Source passage
----------------

By Tony Attwood
PGMO – the organisation that runs refereeing in the Premier League, has generally stuck to its view that refereeing accuracy is around 98% to 99%.
For example on 13 August 2013 the Daily Mail ran a piece on referees which says, “According to the Premier League, 99 percent of offside decisions are correct, for the third season running. They also claim that 98.6 percent of decisions made in the penalty area are accurate.
“The assistant referee makes on average 50 decisions each game; 45 of these are pure offside judgments, with four of these resulting in offside flags. Their accuracy? Again, a staggering 98 percent.”
This figure became a little challenging when on 8 January 2018 the Guardian announced that Mike Riley had said that while Video Assistant Referees are not intended to make refereeing decisions 100% accurate, the game’s newest technological innovation will be viewed positively if it leads to a 2% reduction in errors by officials.”
Which would have made referees between 100% and 100.6% accurate.

----------------

Work instructions
Shorten the paragraph in the piece on refereeing accuracy above that begins "This figure became a little challenging," keeping its main facts.

----------------

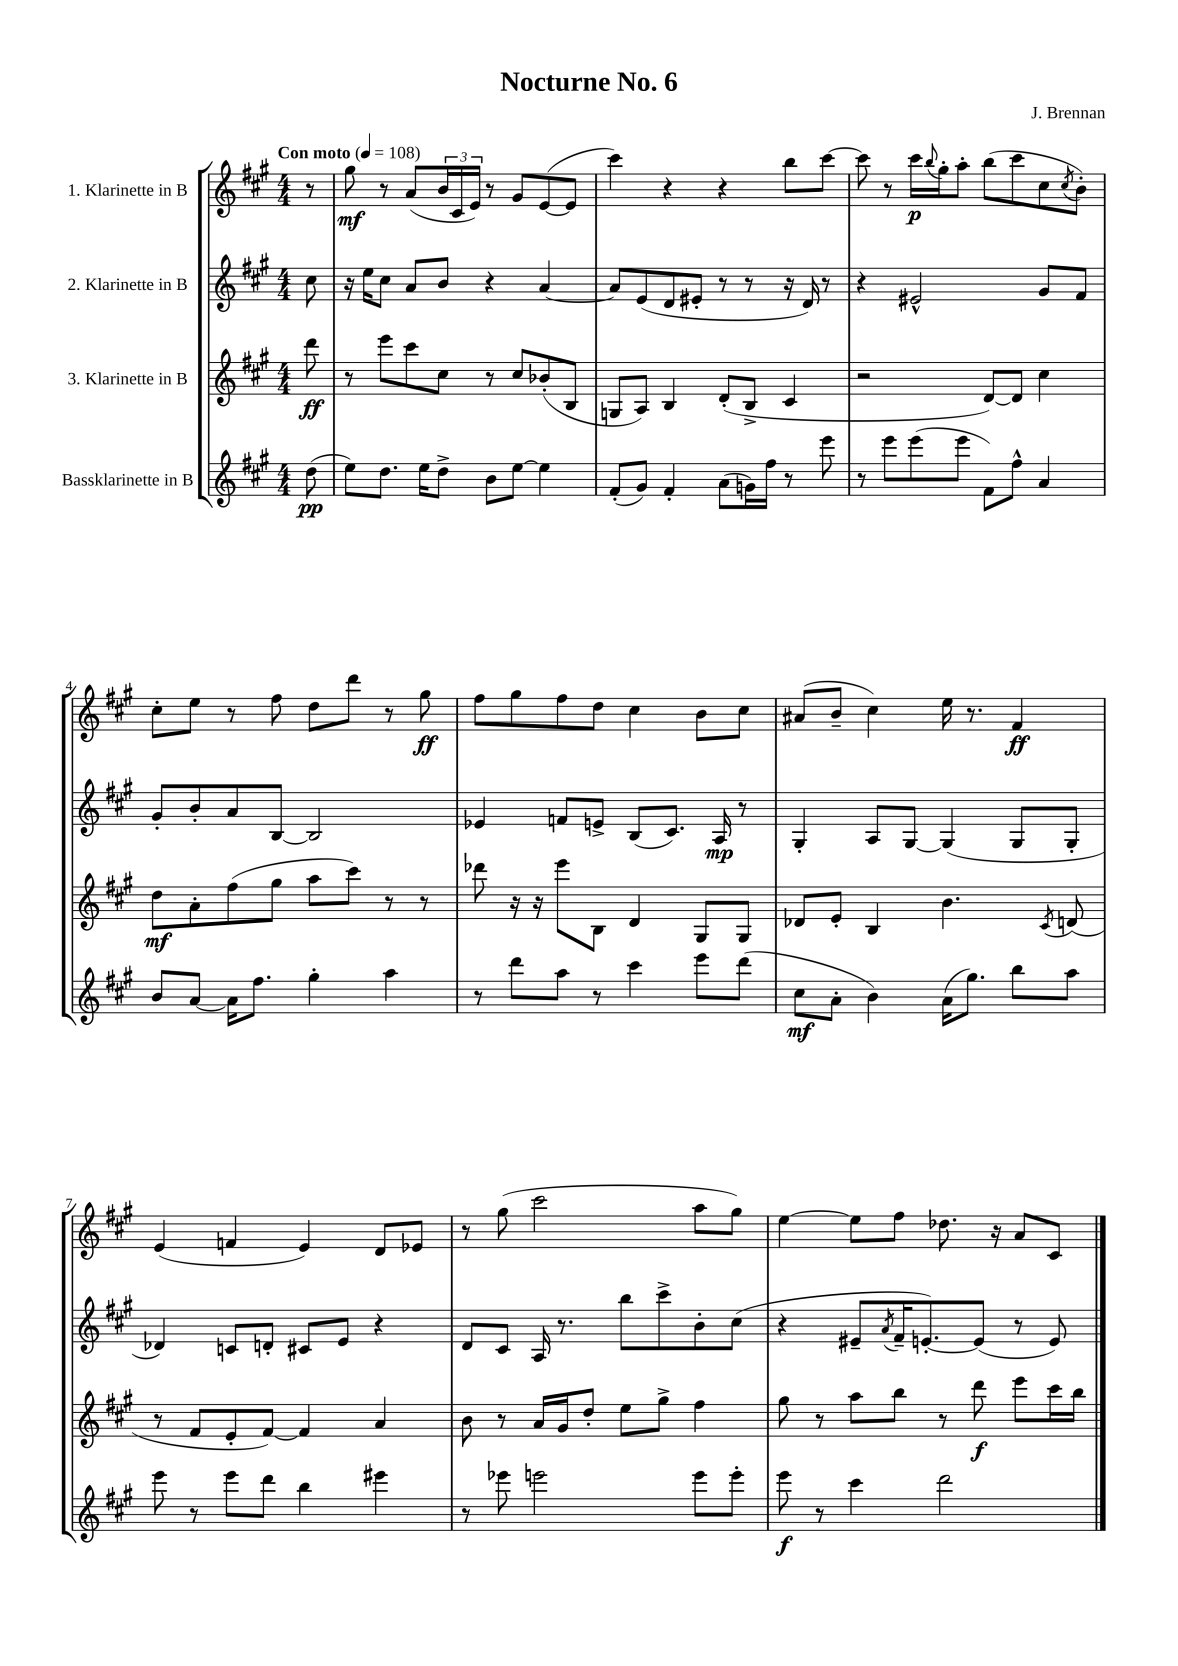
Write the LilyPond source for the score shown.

\header { title = "Nocturne No. 6" composer = "J. Brennan" }
<<
\new StaffGroup <<
\new Staff = "s0" \with { instrumentName = "1. Klarinette in B" } {
    \clef treble \key a \major \numericTimeSignature \time 4/4 \partial 8 \tempo "Con moto" 4 = 108
    r8 |
    gis''8\mf r8 a'8( \tuplet 3/2 { b'16 cis'16 e'16) } r8 gis'8 e'8~( e'8 |
    cis'''4) r4 r4 b''8 cis'''8~ |
    cis'''8 r8 cis'''16\p \appoggiatura { b''8 } gis''16-. a''8-. b''8( cis'''8 cis''8 \acciaccatura { cis''8 } b'8-.) |
    cis''8-. e''8 r8 fis''8 d''8 d'''8 r8 gis''8\ff |
    fis''8 gis''8 fis''8 d''8 cis''4 b'8 cis''8 |
    ais'8( b'8-- cis''4) e''16 r8. fis'4\ff |
    e'4( f'4 e'4) d'8 ees'8 |
    r8 gis''8( cis'''2 a''8 gis''8) |
    e''4~ e''8 fis''8 des''8. r16 a'8 cis'8 \bar "|." |
}
\new Staff = "s1" \with { instrumentName = "2. Klarinette in B" } {
    \clef treble \key a \major \numericTimeSignature \time 4/4 \partial 8
    cis''8 |
    r16 e''16 cis''8 a'8 b'8 r4 a'4~ |
    a'8 e'8( d'8 eis'8-. r8 r8 r16 d'16) r8 |
    r4 eis'2-^ gis'8 fis'8 |
    gis'8-. b'8-. a'8 b8~ b2 |
    ees'4 f'8 e'8-> b8( cis'8.) a16\mp r8 |
    gis4-. a8 gis8~ gis4( gis8 gis8-. |
    des'4) c'8 d'8-. cis'8 e'8 r4 |
    d'8 cis'8 a16 r8. b''8 cis'''8-> b'8-. cis''8( |
    r4 eis'8-- \acciaccatura { a'8 } fis'16-- e'8.~-.) e'8( r8 e'8) \bar "|." |
}
\new Staff = "s2" \with { instrumentName = "3. Klarinette in B" } {
    \clef treble \key a \major \numericTimeSignature \time 4/4 \partial 8
    d'''8\ff |
    r8 e'''8 cis'''8 cis''8 r8 cis''8 bes'8-.( b8 |
    g8 a8) b4 d'8-.( b8-> cis'4 |
    r2 d'8~) d'8 cis''4 |
    d''8\mf a'8-. fis''8( gis''8 a''8 cis'''8) r8 r8 |
    des'''8 r16 r16 e'''8 b8 d'4 gis8 gis8 |
    des'8 e'8-. b4 b'4. \acciaccatura { cis'8 } d'8( |
    r8 fis'8 e'8-. fis'8~) fis'4 a'4 |
    b'8 r8 a'16 gis'16 d''8-. e''8 gis''8-> fis''4 |
    gis''8 r8 a''8 b''8 r8 d'''8\f e'''8 cis'''16 b''16 \bar "|." |
}
\new Staff = "s3" \with { instrumentName = "Bassklarinette in B" } {
    \clef treble \key a \major \numericTimeSignature \time 4/4 \partial 8
    d''8\pp( |
    e''8) d''8. e''16 d''8-> b'8 e''8~ e''4 |
    fis'8-.( gis'8) fis'4-. a'8( g'16) fis''16 r8 e'''8 |
    r8 e'''8 e'''8( e'''8 fis'8) fis''8-^ a'4 |
    b'8 a'8~ a'16 fis''8. gis''4-. a''4 |
    r8 d'''8 a''8 r8 cis'''4 e'''8 d'''8( |
    cis''8\mf a'8-. b'4) a'16( gis''8.) b''8 a''8 |
    e'''8 r8 e'''8 d'''8 b''4 eis'''4 |
    r8 ees'''8 e'''2 e'''8 e'''8-. |
    e'''8\f r8 cis'''4 d'''2 \bar "|." |
}
>>
>>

----------------

Task response
The accuracy figure was challenged on 8 January 2018, when the Guardian reported Mike Riley's view: Video Assistant Referees aren't meant to make refereeing 100% accurate, but they'll be seen positively if they cut officials' errors by 2%.